# Exercises to complete
1) In the black hole energy passage, what material is given as an example of highly reflective material for building the system?
2) Output the part of the black hole energy passage between "The key to harnessing" and "satisfy their needs.", inclusive.

# Extracted text
=== Begin Enclosure ===

The key to harnessing this power
may lie in a structure
devised by physicist Freeman Dyson,
known as the Dyson sphere.
In the 1960s, Dyson proposed
that an advanced planetary civilization
could engineer an artificial sphere
around their main star,
capturing all of its radiated energy
to satisfy their needs.
A similar, though vastly
more complicated design
could theoretically be applied
to black holes.
In order to produce energy,
black holes need to be continuously fed—
so we wouldn’t want to fully cover
it with a sphere.
Even if we did, the plasma jets
that shoot from the poles
of many supermassive black holes
would blow any structure
in their way to smithereens.
So instead, we might design
a sort of Dyson ring,
made of massive,
remotely controlled collectors.
They’d swarm in an orbit
around a black hole,
perhaps on the plane
of its accretion disk, but farther out.
These devices could use
mirror-like panels
to transmit the collected energy
to a powerplant,
or a battery for storage.
We’d need to ensure that these collectors
are built at just the right radius:
too close and they’d melt
from the radiated energy.
Too far, and they’d only collect
a tiny fraction of the available energy
and might be disrupted by stars orbiting
the black hole.
We would likely need several Earths
worth of highly reflective material
like hematite to construct
the full system—
plus a few more dismantled planets
to make a legion of construction robots.
Once built, the Dyson ring
would be a technological masterpiece,
powering a civilization spread
across every arm of a galaxy.
This all may seem like wild speculation.
But even now,
in our current energy crisis,
we’re confronted
by the limited resources of our planet.
New ways of sustainable energy
production will always be needed,
especially as humanity works
towards the survival
and technological progress of our species.
Perhaps there’s already a civilization
out there
that has conquered
these astronomical giants.
We may even be able to tell
by seeing the light
from their black hole periodically dim
as pieces of the Dyson ring pass
between us and them.
Or maybe these superstructures are fated
to remain in the realm of theory.
Only time— and our scientific ingenuity—
will tell.

=== End Enclosure ===

# Multi-view scene photographs
=== Begin Enclosure ===

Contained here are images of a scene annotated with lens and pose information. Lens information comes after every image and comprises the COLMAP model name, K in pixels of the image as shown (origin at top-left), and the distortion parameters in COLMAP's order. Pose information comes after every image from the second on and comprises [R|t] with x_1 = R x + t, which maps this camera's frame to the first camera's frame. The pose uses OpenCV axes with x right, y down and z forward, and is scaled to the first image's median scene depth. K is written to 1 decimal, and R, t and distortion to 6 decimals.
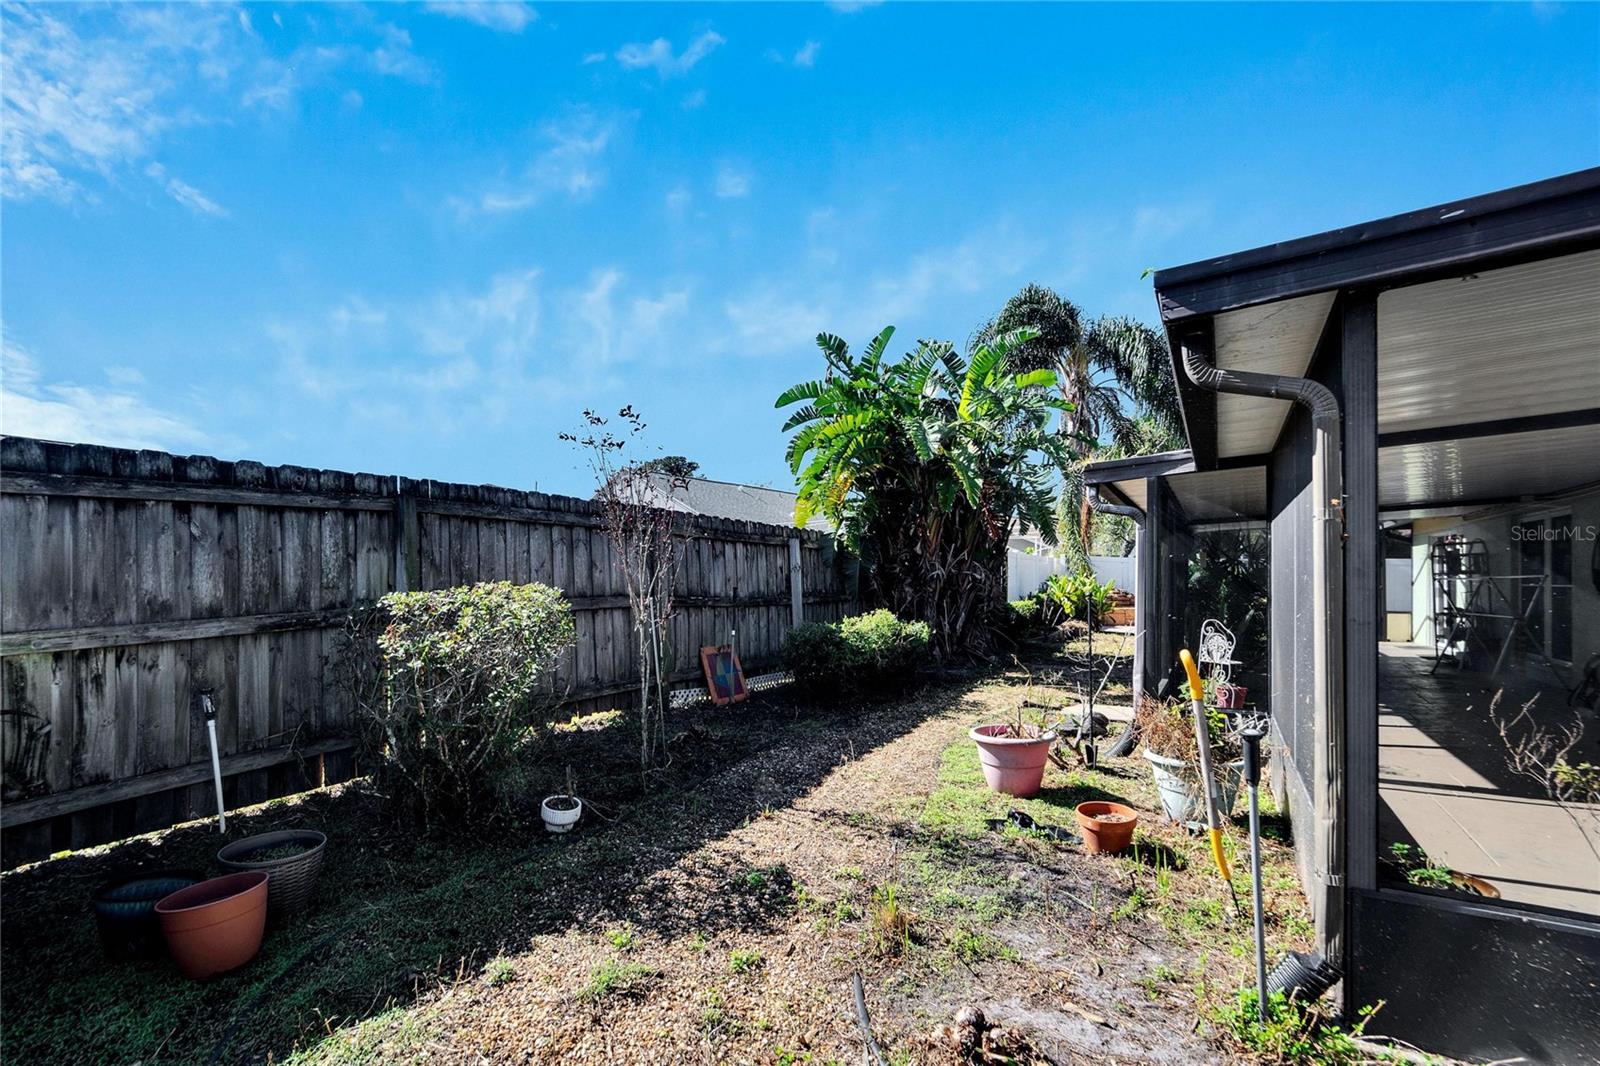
lens RADIAL K [[700.8, 0, 770.0], [0, 700.8, 580.7], [0, 0, 1]] dist [-0.004097, -0.000226]
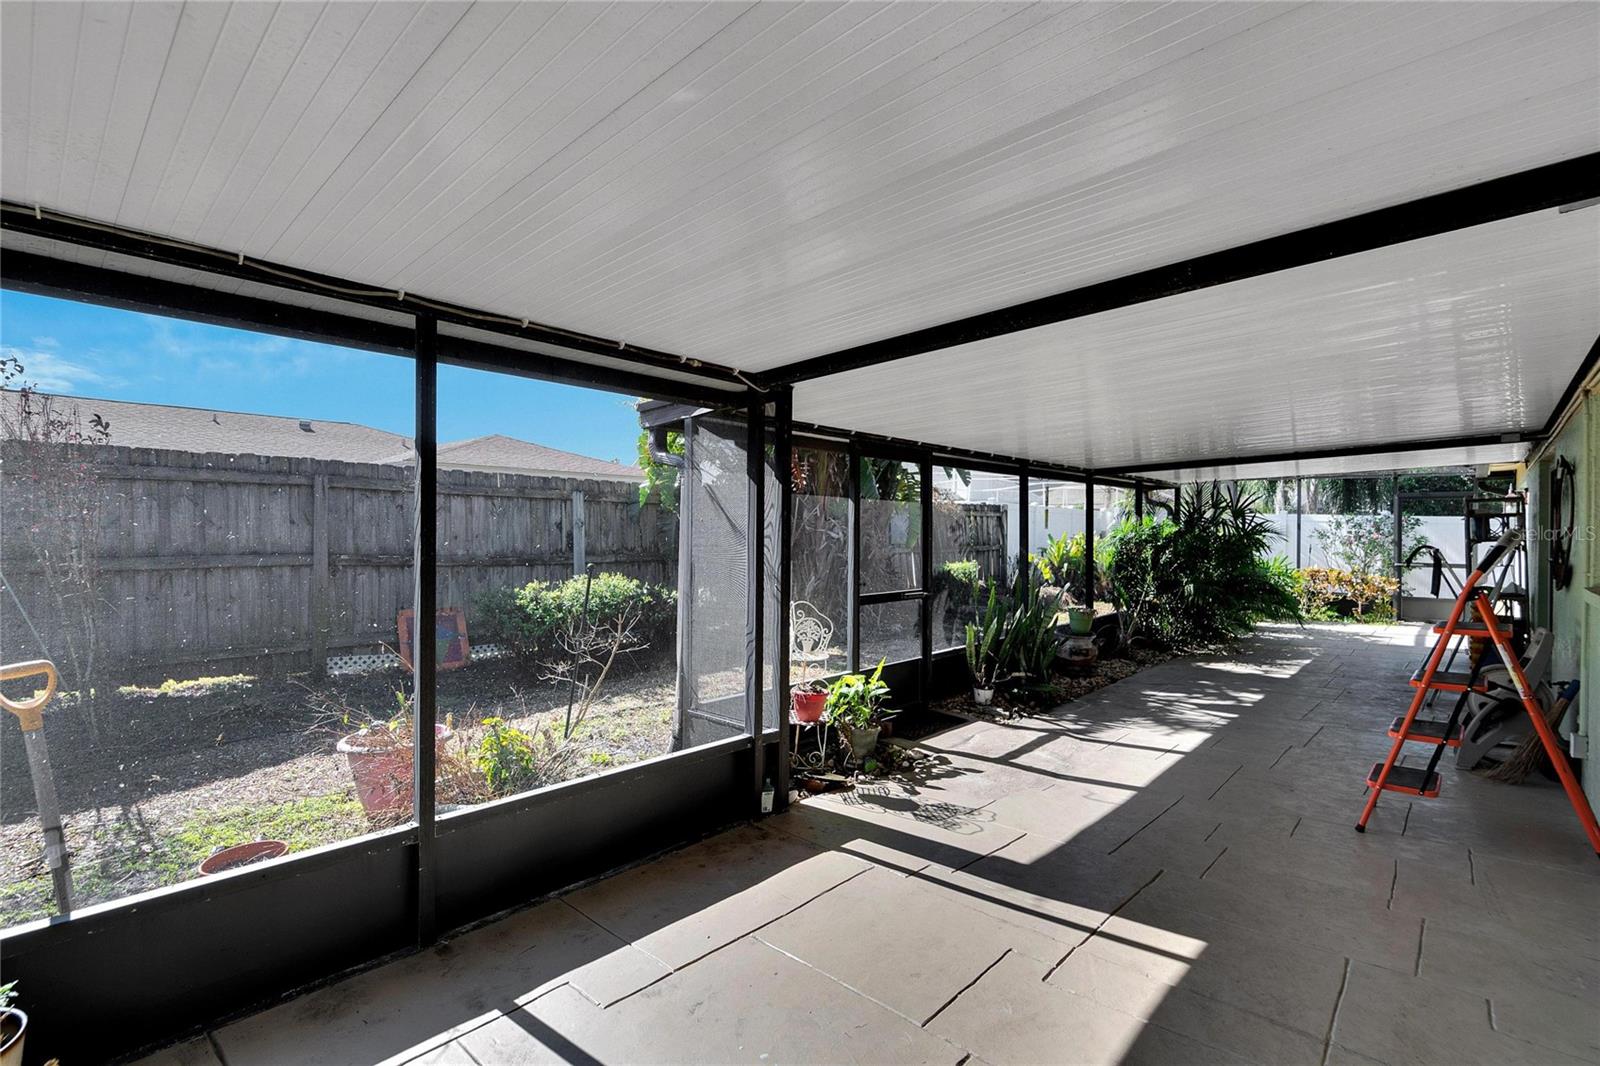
lens RADIAL K [[711.1, 0, 776.2], [0, 711.1, 529.7], [0, 0, 1]] dist [-0.012575, 0.000143]
pose [[0.978763, 0.016687, -0.204316, 1.092096], [-0.016443, 0.999861, 0.002890, -0.041707], [0.204335, 0.000531, 0.978901, 0.351378]]
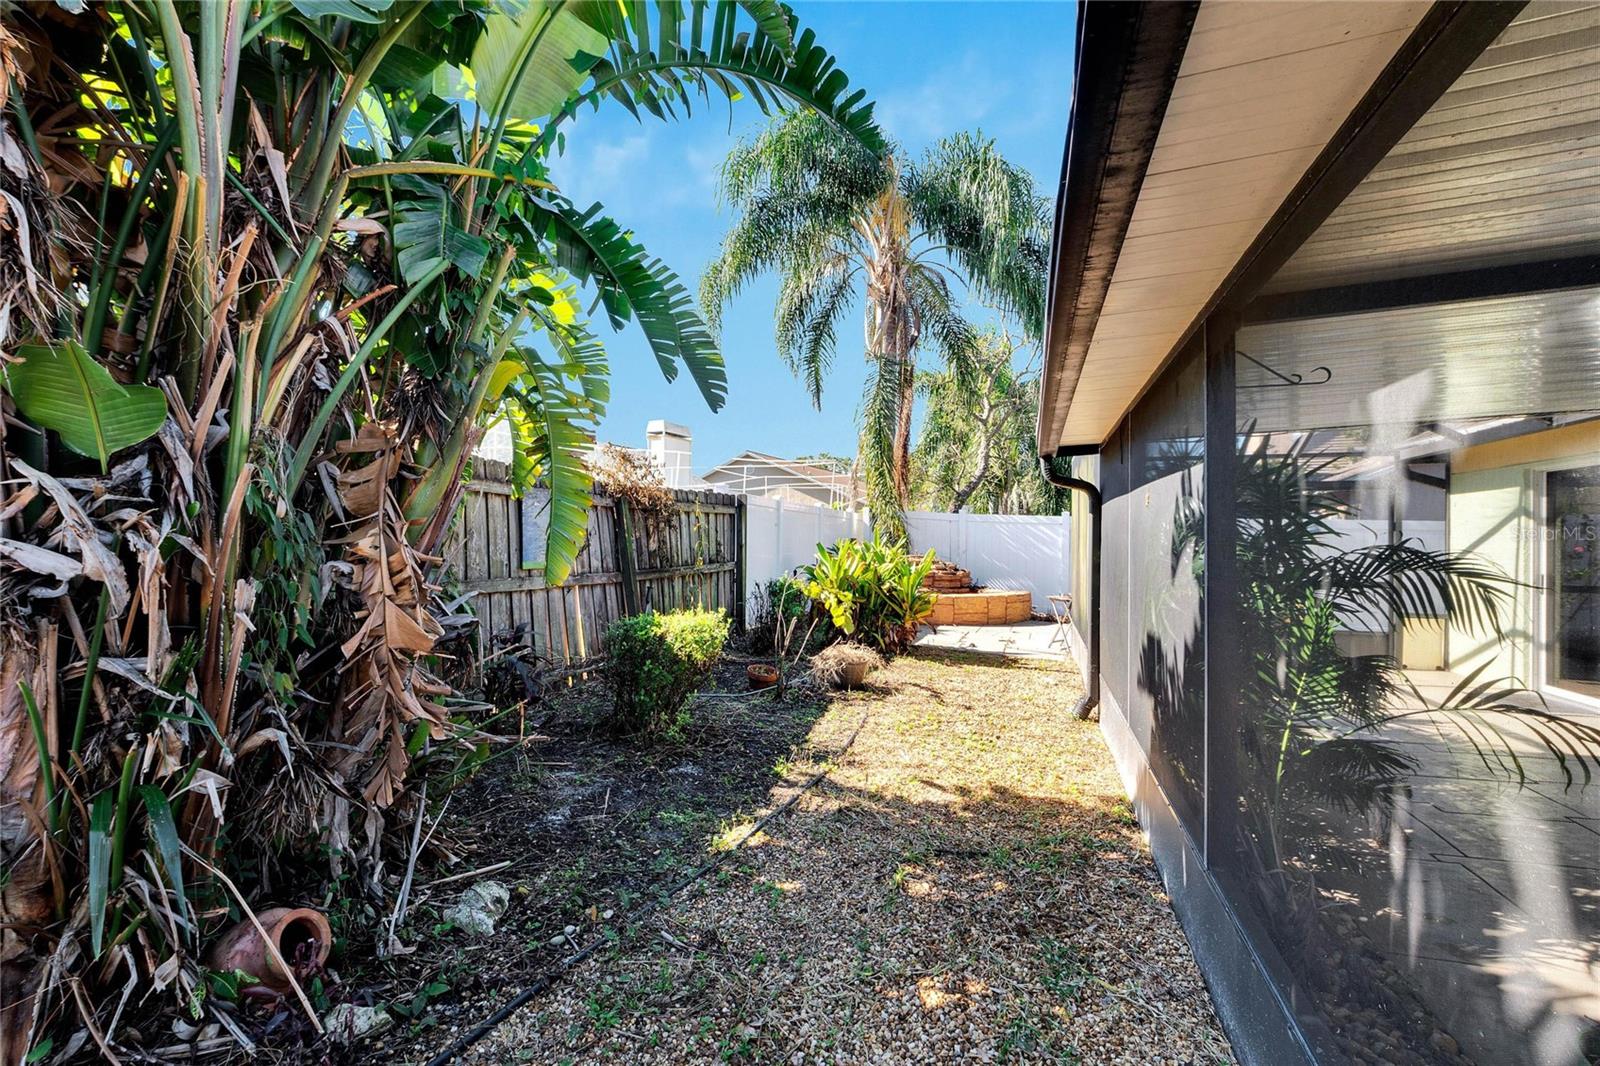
lens RADIAL K [[711.1, 0, 776.2], [0, 711.1, 529.7], [0, 0, 1]] dist [-0.012575, 0.000143]
pose [[0.975221, 0.010900, 0.220966, 1.117016], [-0.007863, 0.999862, -0.014617, -0.038208], [-0.221095, 0.012517, 0.975172, 2.196039]]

=== End Enclosure ===

# Answers for the tasks
1) Hematite.

2)
The key to harnessing this power
may lie in a structure
devised by physicist Freeman Dyson,
known as the Dyson sphere.
In the 1960s, Dyson proposed
that an advanced planetary civilization
could engineer an artificial sphere
around their main star,
capturing all of its radiated energy
to satisfy their needs.